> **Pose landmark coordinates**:
┌──

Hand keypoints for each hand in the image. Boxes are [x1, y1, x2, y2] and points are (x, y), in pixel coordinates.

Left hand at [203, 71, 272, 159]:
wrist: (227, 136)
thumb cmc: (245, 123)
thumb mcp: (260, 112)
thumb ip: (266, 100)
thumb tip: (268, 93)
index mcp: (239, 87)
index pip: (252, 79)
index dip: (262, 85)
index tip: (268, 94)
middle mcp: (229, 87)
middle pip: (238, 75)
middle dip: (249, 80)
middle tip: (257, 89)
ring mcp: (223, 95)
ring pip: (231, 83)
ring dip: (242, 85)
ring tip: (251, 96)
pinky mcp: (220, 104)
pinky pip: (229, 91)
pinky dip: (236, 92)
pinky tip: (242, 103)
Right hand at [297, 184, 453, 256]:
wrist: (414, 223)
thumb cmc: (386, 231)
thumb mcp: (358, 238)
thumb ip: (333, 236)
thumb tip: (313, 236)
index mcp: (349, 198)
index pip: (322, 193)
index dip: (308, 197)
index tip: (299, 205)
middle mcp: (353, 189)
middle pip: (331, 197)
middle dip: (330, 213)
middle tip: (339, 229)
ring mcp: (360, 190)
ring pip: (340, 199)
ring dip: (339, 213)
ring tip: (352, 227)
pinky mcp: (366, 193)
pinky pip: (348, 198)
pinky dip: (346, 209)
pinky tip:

└──

> **PROBLEM**:
How many lines in the records above contain the string "index"? State the number and nothing more.

> **WRITTEN RESPONSE**:
8